Some Characteristics of Life Cycle Cost Analyses

Posted on February 28, 2013

In many cases making a decision involving the choice between competing design alternatives is best done by computing the life cycle cost (LCC) of each alternative. This is especially true when future costs associated with a given option are large and the required service life is long. What are the advantages and disadvantages of this approach?

The procedure for defining LCC values is based on establishing initial costs plus all the direct and indirect future costs of each alternative. This is easier said than done. First the definition of a “failure” or what constitutes lack of acceptable performance must be established for the given application. The analyst then needs to estimate when – during the extended service life – failure (or failures) of each alternative will occur and what the associated direct and indirect costs will be. The direct costs might be all the expenses of repairing or replacing the given alternative while the indirect costs might be the value of lost production or loss service to customers during the repair or replacement period(s). When there are violations of safety or environmental regulations these can produce additional indirect costs in the form of fines or negative publicity for the organization.  

The toughest part in completing a LCC calculation is defining when the failure (or failures) will occur during the required usage period. The simpler task is adjusting all the costs of each alternative to the same time basis so that they can be fairly compared. The latter is done using the time-value of money concept and appropriate discounting factors. Most undergraduate engineering students are introduced to these methods in a course entitled engineering economics. All future costs must be adjusted to the same point in time, e.g., to their present values, and then totaled for each alternative in order to make valid comparisons.

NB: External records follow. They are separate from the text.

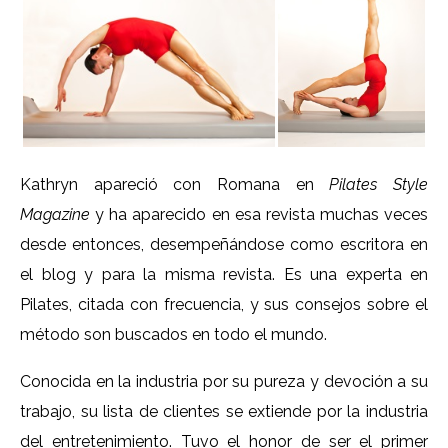
Kathryn apareció con Romana en
Pilates Style
Magazine
y ha aparecido en esa revista muchas veces
desde entonces, desempeñándose como escritora en
el blog y para la misma revista. Es una experta en
Pilates, citada con frecuencia, y sus consejos sobre el
método son buscados en todo el mundo.
Conocida en la industria por su pureza y devoción a su
trabajo, su lista de clientes se extiende por la industria
del entretenimiento. Tuvo el honor de ser el primer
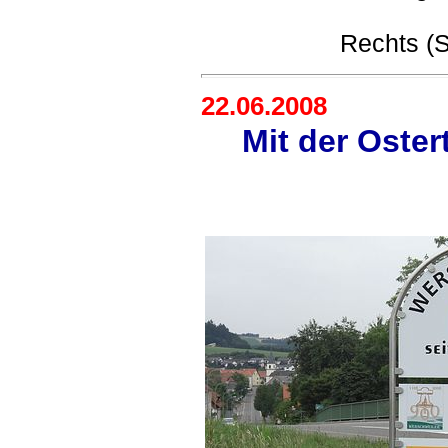
Rechts (S
22.06.2008
Mit der Oster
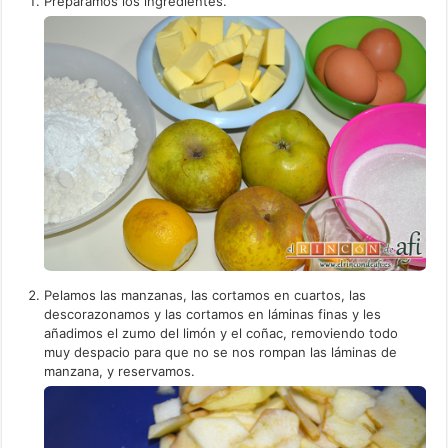
Preparamos los ingredientes.
Pelamos las manzanas, las cortamos en cuartos, las
descorazonamos y las cortamos en láminas finas y les
añadimos el zumo del limón y el coñac, removiendo todo
muy despacio para que no se nos rompan las láminas de
manzana, y reservamos.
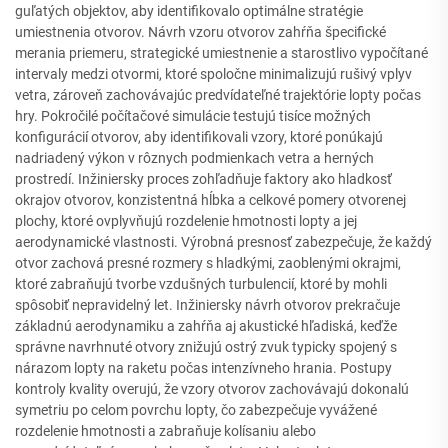
guľatých objektov, aby identifikovalo optimálne stratégie
umiestnenia otvorov. Návrh vzoru otvorov zahŕňa špecifické
merania priemeru, strategické umiestnenie a starostlivo vypočítané
intervaly medzi otvormi, ktoré spoločne minimalizujú rušivý vplyv
vetra, zároveň zachovávajúc predvídateľné trajektórie lopty počas
hry. Pokročilé počítačové simulácie testujú tisíce možných
konfigurácií otvorov, aby identifikovali vzory, ktoré ponúkajú
nadriadený výkon v rôznych podmienkach vetra a herných
prostredí. Inžiniersky proces zohľadňuje faktory ako hladkosť
okrajov otvorov, konzistentná hĺbka a celkové pomery otvorenej
plochy, ktoré ovplyvňujú rozdelenie hmotnosti lopty a jej
aerodynamické vlastnosti. Výrobná presnosť zabezpečuje, že každý
otvor zachová presné rozmery s hladkými, zaoblenými okrajmi,
ktoré zabraňujú tvorbe vzdušných turbulencií, ktoré by mohli
spôsobiť nepravidelný let. Inžiniersky návrh otvorov prekračuje
základnú aerodynamiku a zahŕňa aj akustické hľadiská, keďže
správne navrhnuté otvory znižujú ostrý zvuk typicky spojený s
nárazom lopty na raketu počas intenzívneho hrania. Postupy
kontroly kvality overujú, že vzory otvorov zachovávajú dokonalú
symetriu po celom povrchu lopty, čo zabezpečuje vyvážené
rozdelenie hmotnosti a zabraňuje kolísaniu alebo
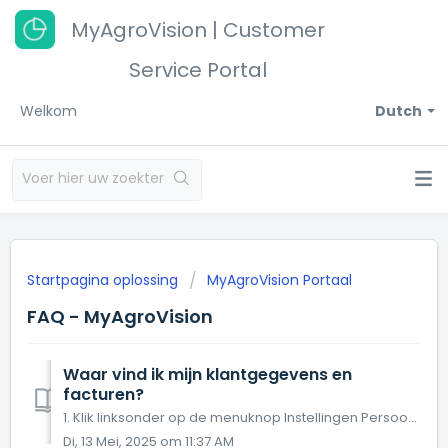
MyAgroVision | Customer
Service Portal
Welkom
Dutch
Startpagina oplossing
MyAgroVision Portaal
FAQ - MyAgroVision
Waar vind ik mijn klantgegevens en
facturen?
1. Klik linksonder op de menuknop Instellingen Persoonlijke informatie Hier vind je taalinstellingen, klantnummer en gekoppelde bedrijven. Daar...
Di, 13 Mei, 2025 om 11:37 AM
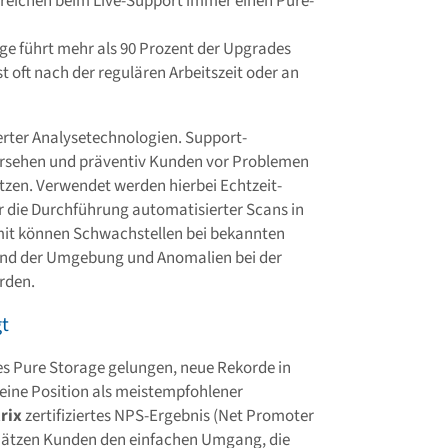
reichen beim Live-Support immer einen Pure-
e führt mehr als 90 Prozent der Upgrades
t oft nach der regulären Arbeitszeit oder an
ierter Analysetechnologien. Support-
ersehen und präventiv Kunden vor Problemen
tzen. Verwendet werden hierbei Echtzeit-
 die Durchführung automatisierter Scans in
mit können Schwachstellen bei bekannten
und der Umgebung und Anomalien bei der
rden.
gt
s Pure Storage gelungen, neue Rekorde in
eine Position als meistempfohlener
rix
zertifiziertes NPS-Ergebnis (Net Promoter
schätzen Kunden den einfachen Umgang, die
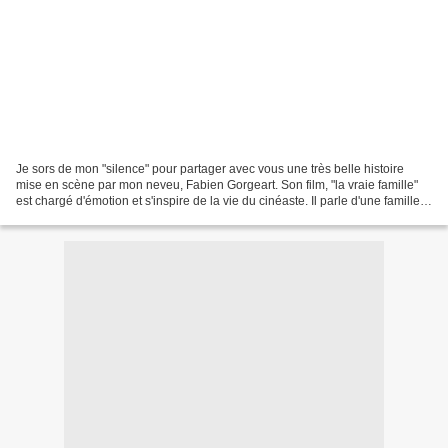
Je sors de mon "silence" pour partager avec vous une très belle histoire
mise en scène par mon neveu, Fabien Gorgeart. Son film, "la vraie famille"
est chargé d'émotion et s'inspire de la vie du cinéaste. Il parle d'une famille
d'accueil, d'une maman...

Besides computing total present value costs, other financial methods that apply discounting factors can be used to make rational comparisons of options.      

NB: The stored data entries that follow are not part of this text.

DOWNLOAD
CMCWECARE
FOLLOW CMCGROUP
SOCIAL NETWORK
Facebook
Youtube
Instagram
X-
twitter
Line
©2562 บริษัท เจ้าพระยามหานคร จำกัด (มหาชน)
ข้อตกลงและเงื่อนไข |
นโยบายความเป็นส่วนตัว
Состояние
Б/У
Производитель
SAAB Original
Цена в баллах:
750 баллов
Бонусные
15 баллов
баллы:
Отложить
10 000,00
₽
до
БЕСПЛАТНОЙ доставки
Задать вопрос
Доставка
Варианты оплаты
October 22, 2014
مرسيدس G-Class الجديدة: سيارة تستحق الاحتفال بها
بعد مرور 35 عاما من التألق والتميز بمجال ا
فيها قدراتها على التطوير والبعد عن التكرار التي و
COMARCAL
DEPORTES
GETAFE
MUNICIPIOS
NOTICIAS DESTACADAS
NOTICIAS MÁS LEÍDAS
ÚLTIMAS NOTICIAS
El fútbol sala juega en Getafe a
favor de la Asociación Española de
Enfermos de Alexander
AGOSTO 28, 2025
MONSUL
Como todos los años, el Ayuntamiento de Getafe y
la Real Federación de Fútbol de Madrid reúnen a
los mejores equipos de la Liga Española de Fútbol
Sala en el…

Too often decision makers choose between different ways of solving a problem by comparing only the initial costs of what they assume to be equally effective alternatives without much thought. Alternatively they may generally understand the inferior long-term suitability of certain options (with low initial costs) but choose to dismiss a LCC analysis because of the extra work involved. Basing decisions on first costs is reasonable when the consequences of failure are small. However, defining LCC’s is clearly superior when a failure can result in large costs. Very often the direct costs of a failure are small compared to the much larger indirect costs. For example: frequently the cost of one unplanned emergency shutdown due to failure of a component or material with poor long-term reliability in a facility that must operate on a 24/7 basis makes the effort at completing a thorough LCC worthwhile.

As stated, the difficult part of developing an optimal LCC is estimating when a given type or quality of device or component in question will fail in a given service environment and what the total cost of that failure will be. Predicting the time of failure with a reasonable level of probability depends on the knowledge and experience of the individual(s) doing the analysis. Perhaps the most important aid in making these time-to-failure estimates is establishing and then maintaining specific historical records of what has worked in the past, what has not worked and what the detailed circumstances were in each case. Defining the costs associated with a failure may be less difficult but here the analyst must also have the most reliable data possible. For example, making a repair or a replacement because of a failure likely will require a partial or a complete stoppage of production or service to customers for some period of time. The analyst needs to know best estimates of what those time periods will be and what the associated direct and, more importantly, indirect costs will be.

In summary, completing LCC analyses requires extra efforts and results cannot be perfect because they must be based on best-available information. However, the process is justified in many situations.